Under the law, victims of trafficking who provide evidence against the trafficker may be granted temporary residence and work permits and were eligible to receive significant financial assistance from government-funded reception centers managed by nongovernmental organizations (NGOs). In each of the three regions in the country (Wallonia, Flanders, and Brussels), the Government designated and subsidized a nonprofit organization to provide such assistance. At the conclusion of legal proceedings against their traffickers, victims generally were granted permanent residence status and unrestricted work permits. The rights of victims were respected in practice, and they were not treated as criminals. The Center for Equal Opportunity and the Fight Against Racism reported that shelters assisted 230 persons in 2000, primarily victims of sexual exploitation; the Center has not maintained these statistics.
The Ministries of Interior and Foreign Affairs worked closely together to assign antitrafficking liaison officers to Belgian embassies in countries of origin, including Albania, Cote d'Ivoire, the Democratic Republic of the Congo, Guinea, Kazakhstan, and Ukraine. These officers gathered information about local conditions and trafficking trends and assisted in establishing antitrafficking information campaigns for the local population.

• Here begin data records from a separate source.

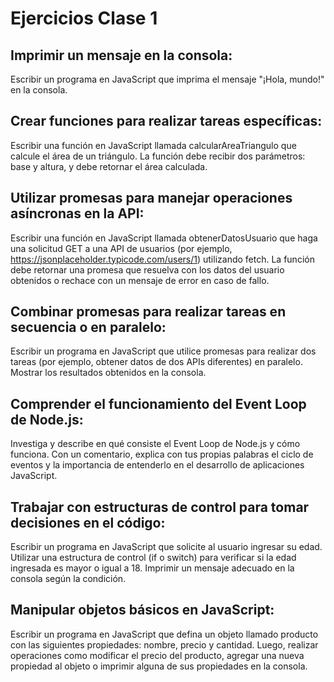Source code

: # Ejercicios Clase 1

## Imprimir un mensaje en la consola:

Escribir un programa en JavaScript que imprima el mensaje "¡Hola, mundo!" en la consola.

## Crear funciones para realizar tareas específicas:

Escribir una función en JavaScript llamada calcularAreaTriangulo que calcule el área de un triángulo. La función debe recibir dos parámetros: base y altura, y debe retornar el área calculada.

## Utilizar promesas para manejar operaciones asíncronas en la API:

Escribir una función en JavaScript llamada obtenerDatosUsuario que haga una solicitud GET a una API de usuarios (por ejemplo, https://jsonplaceholder.typicode.com/users/1) utilizando fetch. La función debe retornar una promesa que resuelva con los datos del usuario obtenidos o rechace con un mensaje de error en caso de fallo.

## Combinar promesas para realizar tareas en secuencia o en paralelo:

Escribir un programa en JavaScript que utilice promesas para realizar dos tareas (por ejemplo, obtener datos de dos APIs diferentes) en paralelo. Mostrar los resultados obtenidos en la consola.

## Comprender el funcionamiento del Event Loop de Node.js:

Investiga y describe en qué consiste el Event Loop de Node.js y cómo funciona. Con un comentario, explica con tus propias palabras el ciclo de eventos y la importancia de entenderlo en el desarrollo de aplicaciones JavaScript.

## Trabajar con estructuras de control para tomar decisiones en el código:

Escribir un programa en JavaScript que solicite al usuario ingresar su edad. Utilizar una estructura de control (if o switch) para verificar si la edad ingresada es mayor o igual a 18. Imprimir un mensaje adecuado en la consola según la condición.

## Manipular objetos básicos en JavaScript:

Escribir un programa en JavaScript que defina un objeto llamado producto con las siguientes propiedades: nombre, precio y cantidad. Luego, realizar operaciones como modificar el precio del producto, agregar una nueva propiedad al objeto o imprimir alguna de sus propiedades en la consola.
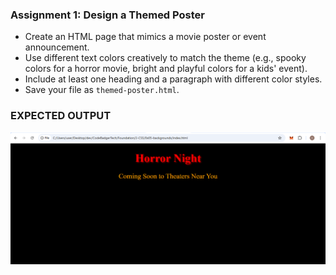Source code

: 
### **Assignment 1: Design a Themed Poster**
- Create an HTML page that mimics a movie poster or event announcement.
- Use different text colors creatively to match the theme (e.g., spooky colors for a horror movie, bright and playful colors for a kids' event).
- Include at least one heading and a paragraph with different color styles.
- Save your file as `themed-poster.html`.

### EXPECTED OUTPUT
![alt text](image/image.png)

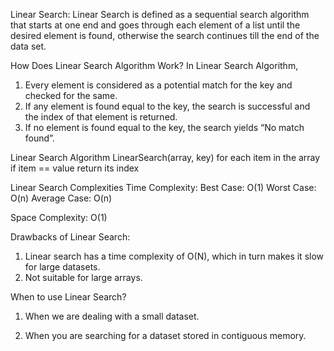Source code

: Linear Search: 
Linear Search is defined as a sequential search algorithm that starts at one end and goes through each element of a list until the desired element is found, otherwise the search continues till the end of the data set.

How Does Linear Search Algorithm Work?
In Linear Search Algorithm, 

1. Every element is considered as a potential match for the key and checked for the same.
2. If any element is found equal to the key, the search is successful and the index of that element is returned.
3. If no element is found equal to the key, the search yields “No match found”.


Linear Search Algorithm
LinearSearch(array, key)
  for each item in the array
    if item == value
      return its index

Linear Search Complexities
Time Complexity: 
    Best Case: O(1)
    Worst Case: O(n)
    Average Case: O(n)

Space Complexity: O(1)

Drawbacks of Linear Search:
1. Linear search has a time complexity of O(N), which in turn makes it slow for large datasets.
2. Not suitable for large arrays.

When to use Linear Search?
1. When we are dealing with a small dataset.

2. When you are searching for a dataset stored in contiguous memory.
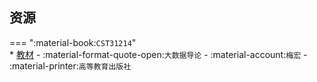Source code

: ## 资源  
=== ":material-book:`CST31214`"  
    * [教材](http://api.xtaoa.com/api/lanzou.php?url=https://cqu-openlib.lanzout.com/iYuPv29s1b8f&type=down) - :material-format-quote-open:`大数据导论` - :material-account:`梅宏` - :material-printer:`高等教育出版社`  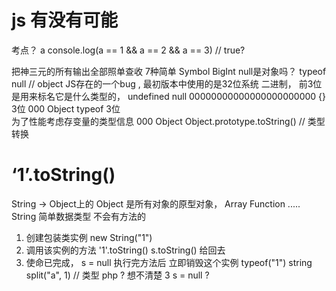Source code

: # js 有没有可能
  考点？
 a
 console.log(a == 1 && a == 2 && a == 3) // true?

把神三元的所有输出全部照单查收
7种简单 Symbol BigInt
null是对象吗？  typeof  null   // object 
JS存在的一个bug , 最初版本中使用的是32位系统 
二进制， 前3位是用来标名它是什么类型的， 
undefined  null  00000000000000000000000
{}   3位  000 Object 
typeof 3位   
为了性能考虑存变量的类型信息  000 Object 
Object.prototype.toString() // 类型转换

# ‘1’.toString()
String -> Object上的 
Object 是所有对象的原型对象， Array Function ..... String 
简单数据类型  不会有方法的
1. 创建包装类实例  new String("1")
2. 调用该实例的方法  '1'.toString()   s.toString() 给回去
3. 使命已完成， s = null 执行完方法后 立即销毁这个实例
typeof("1")  string 
split("a", 1) // 类型 php 
? 想不清楚  3 s = null ? 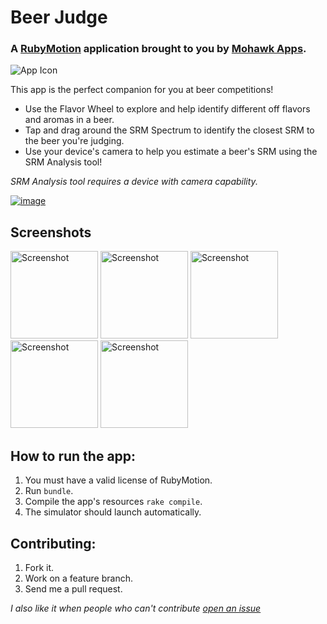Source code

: # Beer Judge
### A [RubyMotion](http://www.rubymotion.com/) application brought to you by [Mohawk Apps](http://www.mohawkapps.com/).

![App Icon](https://raw2.github.com/MohawkApps/BeerJudge/master/resources/Icon@2x.png)

This app is the perfect companion for you at beer competitions! 

* Use the Flavor Wheel to explore and help identify different off flavors and aromas in a beer.
* Tap and drag around the SRM Spectrum to identify the closest SRM to the beer you're judging. 
* Use your device's camera to help you estimate a beer's SRM using the SRM Analysis tool! 

*SRM Analysis tool requires a device with camera capability.*

[![image](http://ax.phobos.apple.com.edgesuite.net/images/web/linkmaker/badge_appstore-lrg.gif)](https://itunes.apple.com/us/app/beer-judge/id666120064?mt=8&uo=4&at=10l4yY)

## Screenshots

<a href="https://raw2.github.com/MohawkApps/BeerJudge/master/_marketing/screenshots/1.2.0/iPhone4/1.png"><img src="https://raw2.github.com/MohawkApps/BeerJudge/master/_marketing/screenshots/1.2.0/iPhone4/1.png" alt="Screenshot" width="140" /></a> <a href="https://raw2.github.com/MohawkApps/BeerJudge/master/_marketing/screenshots/1.2.0/iPhone4/2.png"><img src="https://raw2.github.com/MohawkApps/BeerJudge/master/_marketing/screenshots/1.2.0/iPhone4/2.png" alt="Screenshot" width="140" /></a> <a href="https://raw2.github.com/MohawkApps/BeerJudge/master/_marketing/screenshots/1.2.0/iPhone4/3.png"><img src="https://raw2.github.com/MohawkApps/BeerJudge/master/_marketing/screenshots/1.2.0/iPhone4/3.png" alt="Screenshot" width="140" /></a> <a href="https://raw2.github.com/MohawkApps/BeerJudge/master/_marketing/screenshots/1.2.0/iPhone4/4.png"><img src="https://raw2.github.com/MohawkApps/BeerJudge/master/_marketing/screenshots/1.2.0/iPhone4/4.png" alt="Screenshot" width="140"  /></a> <a href="https://raw2.github.com/MohawkApps/BeerJudge/master/_marketing/screenshots/1.2.0/iPhone4/5.png"><img src="https://raw2.github.com/MohawkApps/BeerJudge/master/_marketing/screenshots/1.2.0/iPhone4/5.png" alt="Screenshot" width="140" /></a>

## How to run the app:

1. You must have a valid license of RubyMotion.
2. Run `bundle`.
3. Compile the app's resources `rake compile`.
4. The simulator should launch automatically.

## Contributing:

1. Fork it.
2. Work on a feature branch.
3. Send me a pull request.

*I also like it when people who can't contribute [open an issue](https://github.com/markrickert/BeerJudge/issues)*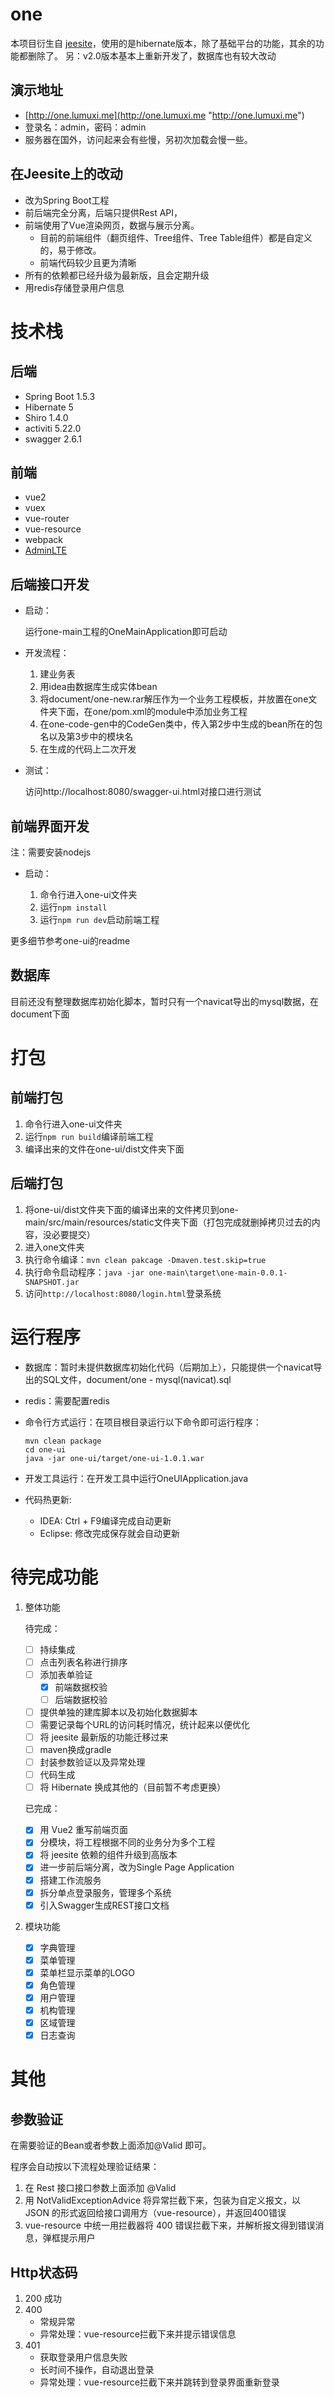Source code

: # one

本项目衍生自 [jeesite](https://github.com/thinkgem/jeesite "https://github.com/thinkgem/jeesite")，使用的是hibernate版本，除了基础平台的功能，其余的功能都删除了。
另：v2.0版本基本上重新开发了，数据库也有较大改动

## 演示地址
-   [http://one.lumuxi.me](http://one.lumuxi.me "http://one.lumuxi.me")
-   登录名：admin，密码：admin
-   服务器在国外，访问起来会有些慢，另初次加载会慢一些。

## 在Jeesite上的改动
-	改为Spring Boot工程
-	前后端完全分离，后端只提供Rest API，
-   前端使用了Vue渲染网页，数据与展示分离。
    -   目前的前端组件（翻页组件、Tree组件、Tree Table组件）都是自定义的，易于修改。
    -   前端代码较少且更为清晰
-   所有的依赖都已经升级为最新版，且会定期升级
-   用redis存储登录用户信息


# 技术栈
## 后端
-   Spring Boot 1.5.3
-   Hibernate 5
-   Shiro 1.4.0
-   activiti 5.22.0
-   swagger 2.6.1

## 前端
-   vue2
-   vuex
-   vue-router
-   vue-resource
-   webpack
-   [AdminLTE](https://github.com/almasaeed2010/AdminLTE "https://github.com/almasaeed2010/AdminLTE")

## 后端接口开发

-   启动：

    运行one-main工程的OneMainApplication即可启动
    
-   开发流程：
    
    1.  建业务表
    2.  用idea由数据库生成实体bean
    3.  将document/one-new.rar解压作为一个业务工程模板，并放置在one文件夹下面，在one/pom.xml的module中添加业务工程
    4.  在one-code-gen中的CodeGen类中，传入第2步中生成的bean所在的包名以及第3步中的模块名
    5.  在生成的代码上二次开发
    
-   测试：
    
    访问http://localhost:8080/swagger-ui.html对接口进行测试
    
## 前端界面开发

注：需要安装nodejs

-   启动：

    1.  命令行进入one-ui文件夹
    2.  运行`npm install`
    3.  运行`npm run dev`启动前端工程
    
更多细节参考one-ui的readme 

## 数据库

目前还没有整理数据库初始化脚本，暂时只有一个navicat导出的mysql数据，在document下面

# 打包

## 前端打包

1.  命令行进入one-ui文件夹
2.  运行`npm run build`编译前端工程
3.  编译出来的文件在one-ui/dist文件夹下面

## 后端打包

1.  将one-ui/dist文件夹下面的编译出来的文件拷贝到one-main/src/main/resources/static文件夹下面（打包完成就删掉拷贝过去的内容，没必要提交）
2.  进入one文件夹
3.  执行命令编译：`mvn clean pakcage -Dmaven.test.skip=true`
4.  执行命令启动程序：`java -jar one-main\target\one-main-0.0.1-SNAPSHOT.jar`
5.  访问`http://localhost:8080/login.html`登录系统

# 运行程序
-   数据库：暂时未提供数据库初始化代码（后期加上），只能提供一个navicat导出的SQL文件，document/one - mysql(navicat).sql
-   redis：需要配置redis
-   命令行方式运行：在项目根目录运行以下命令即可运行程序：

        mvn clean package
        cd one-ui
        java -jar one-ui/target/one-ui-1.0.1.war
        
-   开发工具运行：在开发工具中运行OneUIApplication.java
-   代码热更新:
    -   IDEA: Ctrl + F9编译完成自动更新
    -   Eclipse: 修改完成保存就会自动更新

# 待完成功能
1.  整体功能
    
    待完成：

    -   [ ] 持续集成
    -	[ ] 点击列表名称进行排序
    -   [ ] 添加表单验证
        -   [X] 前端数据校验
        -   [ ] 后端数据校验
    -   [ ] 提供单独的建库脚本以及初始化数据脚本
    -   [ ] 需要记录每个URL的访问耗时情况，统计起来以便优化
    -	[ ] 将 jeesite 最新版的功能迁移过来
    -   [ ] maven换成gradle
    -   [ ] 封装参数验证以及异常处理
    -   [ ] 代码生成
    -   [ ] 将 Hibernate 换成其他的（目前暂不考虑更换）

    已完成：
    
    -   [X] 用 Vue2 重写前端页面
    -	[X] 分模块，将工程根据不同的业务分为多个工程
    -	[X] 将 jeesite 依赖的组件升级到高版本
    -   [X] 进一步前后端分离，改为Single Page Application
    -   [X] 搭建工作流服务
    -   [X] 拆分单点登录服务，管理多个系统
    -   [X] 引入Swagger生成REST接口文档

2.  模块功能

	-   [X] 字典管理
	-   [X] 菜单管理
	-   [X] 菜单栏显示菜单的LOGO
	-   [X] 角色管理
	-   [X] 用户管理
	-   [X] 机构管理
	-   [X] 区域管理
	-   [X] 日志查询

# 其他

## 参数验证
在需要验证的Bean或者参数上面添加@Valid 即可。

程序会自动按以下流程处理验证结果：
1.  在 Rest 接口接口参数上面添加 @Valid
2.  用 NotValidExceptionAdvice 将异常拦截下来，包装为自定义报文，以 JSON 的形式返回给接口调用方（vue-resource），并返回400错误
3.  vue-resource 中统一用拦截器将 400 错误拦截下来，并解析报文得到错误消息，弹框提示用户

## Http状态码
1.  200 成功
2.  400
    -   常规异常
    -   异常处理：vue-resource拦截下来并提示错误信息
3.  401
    -   获取登录用户信息失败
    -   长时间不操作，自动退出登录
    -   异常处理：vue-resource拦截下来并跳转到登录界面重新登录
    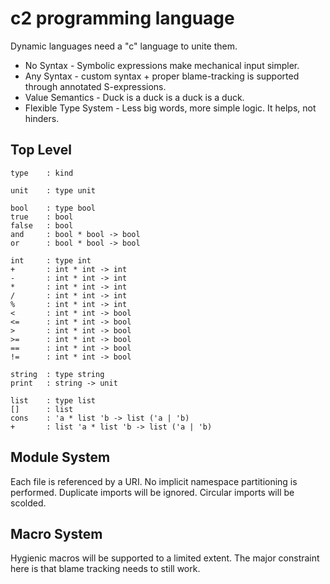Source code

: c2 programming language
=======================

Dynamic languages need a "c" language to unite them.

+ No Syntax - Symbolic expressions make mechanical input simpler.
+ Any Syntax - custom syntax + proper blame-tracking is supported through annotated S-expressions. 
+ Value Semantics - Duck is a duck is a duck is a duck.
+ Flexible Type System - Less big words, more simple logic. It helps, not hinders.

Top Level
---------
    type    : kind

    unit    : type unit

    bool    : type bool
    true    : bool
    false   : bool
    and     : bool * bool -> bool
    or      : bool * bool -> bool

    int     : type int
    +       : int * int -> int
    -       : int * int -> int
    *       : int * int -> int
    /       : int * int -> int
    %       : int * int -> int
    <       : int * int -> bool
    <=      : int * int -> bool
    >       : int * int -> bool
    >=      : int * int -> bool
    ==      : int * int -> bool
    !=      : int * int -> bool

    string  : type string    
    print   : string -> unit

    list    : type list
    []      : list
    cons    : 'a * list 'b -> list ('a | 'b) 
    +       : list 'a * list 'b -> list ('a | 'b) 


Module System
-------------

Each file is referenced by a URI. No implicit namespace partitioning is performed. Duplicate imports will be ignored. Circular imports will be scolded.

Macro System
------------

Hygienic macros will be supported to a limited extent. The major constraint here is that blame tracking needs to still work.  

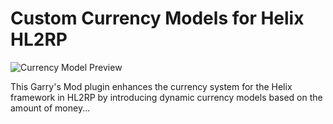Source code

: # Custom Currency Models for Helix HL2RP

![Currency Model Preview](https://files.catbox.moe/gxwga7.png)

This Garry's Mod plugin enhances the currency system for the Helix framework in HL2RP by introducing dynamic currency models based on the amount of money...
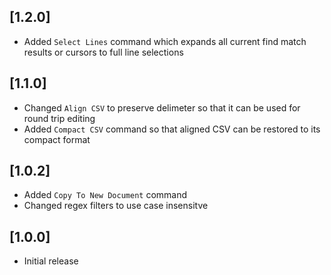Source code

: ## [1.2.0]
- Added `Select Lines` command which expands all current find match results or cursors to full line selections
## [1.1.0]
- Changed `Align CSV` to preserve delimeter so that it can be used for round trip editing
- Added `Compact CSV` command so that aligned CSV can be restored to its compact format
## [1.0.2]
- Added `Copy To New Document` command
- Changed regex filters to use case insensitve
## [1.0.0]
- Initial release  






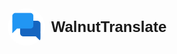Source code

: <div style="display: flex; align-items: center; justify-content: center; gap: 10px;">
  <img 
    src="./public/__logo.png" 
    alt="walnut-translate-logo" 
    style="width: 60px; height: 60px; border-radius: 50%;"
  >
  <h1 style="margin: 0; font-family: Arial, sans-serif; font-size: 24px;d"> WalnutTranslate  </h1>
</div>
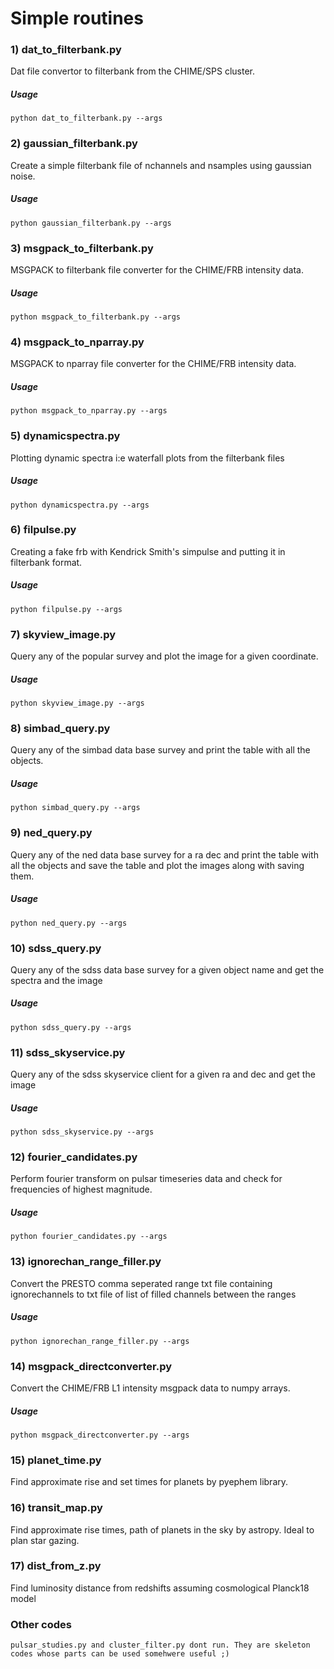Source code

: # Simple routines

### 1) dat_to_filterbank.py
Dat file convertor to filterbank from the CHIME/SPS cluster. 
<br />
##### Usage
 `python dat_to_filterbank.py --args`
 
### 2) gaussian_filterbank.py 
Create a simple filterbank file of nchannels and nsamples using gaussian noise.
<br />
##### Usage
`python gaussian_filterbank.py --args`

### 3) msgpack_to_filterbank.py
MSGPACK to filterbank file converter for the CHIME/FRB intensity data.
<br />
##### Usage
`python msgpack_to_filterbank.py --args` 


### 4) msgpack_to_nparray.py
MSGPACK to nparray file converter for the CHIME/FRB intensity data.
<br />
##### Usage
`python msgpack_to_nparray.py --args` 

### 5) dynamicspectra.py
Plotting dynamic spectra i:e waterfall plots from the filterbank files
<br />
##### Usage
`python dynamicspectra.py --args` 

### 6) filpulse.py
Creating a fake frb with Kendrick Smith's simpulse and putting it in filterbank format.
<br />
##### Usage
`python filpulse.py --args` 

### 7) skyview_image.py
Query any of the popular survey and plot the image for a given coordinate.
<br />
##### Usage
`python skyview_image.py --args` 

### 8) simbad_query.py
Query any of the simbad data base survey and print the table with all the objects.
<br />
##### Usage
`python simbad_query.py --args` 

### 9) ned_query.py
Query any of the ned data base survey for a ra dec  and print the table with all the objects and save the table and plot the images along with saving them.
<br />
##### Usage
`python ned_query.py --args` 

### 10) sdss_query.py
Query any of the sdss data base survey for a given object name   and get the spectra and the image 
<br />
##### Usage
`python sdss_query.py --args` 

### 11) sdss_skyservice.py
Query any of the sdss skyservice client for a given ra and dec  and get the image 
<br />
##### Usage
`python sdss_skyservice.py --args` 

### 12) fourier_candidates.py
Perform fourier transform on pulsar timeseries data and check for frequencies of highest magnitude.
<br />
##### Usage
`python fourier_candidates.py --args` 

### 13) ignorechan_range_filler.py
Convert the PRESTO comma seperated range txt file containing ignorechannels to txt file of list of filled channels between the ranges
<br />
##### Usage
`python ignorechan_range_filler.py --args` 

### 14) msgpack_directconverter.py
Convert the CHIME/FRB L1 intensity msgpack data to numpy arrays.
<br />
##### Usage
`python msgpack_directconverter.py --args` 

### 15) planet_time.py
Find approximate rise and set times for planets by pyephem library.

### 16) transit_map.py
Find approximate rise times, path of planets in the sky by astropy. Ideal to plan star gazing.

### 17) dist_from_z.py
Find luminosity distance from redshifts assuming cosmological Planck18 model


### Other codes
`pulsar_studies.py and cluster_filter.py dont run. They are skeleton codes whose parts can be used somehwere useful ;)`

The Government worked closely with the IOM to develop programs to combat trafficking and to assist its victims. For example, the Government provided funding for information campaigns in countries of origin to warn women of the dangers of trafficking. It also provided funding to the IOM to assist the voluntary return of victims to their home countries and to assist them in readjusting once they had returned home. The Government worked closely with and supported NGOs that combat trafficking.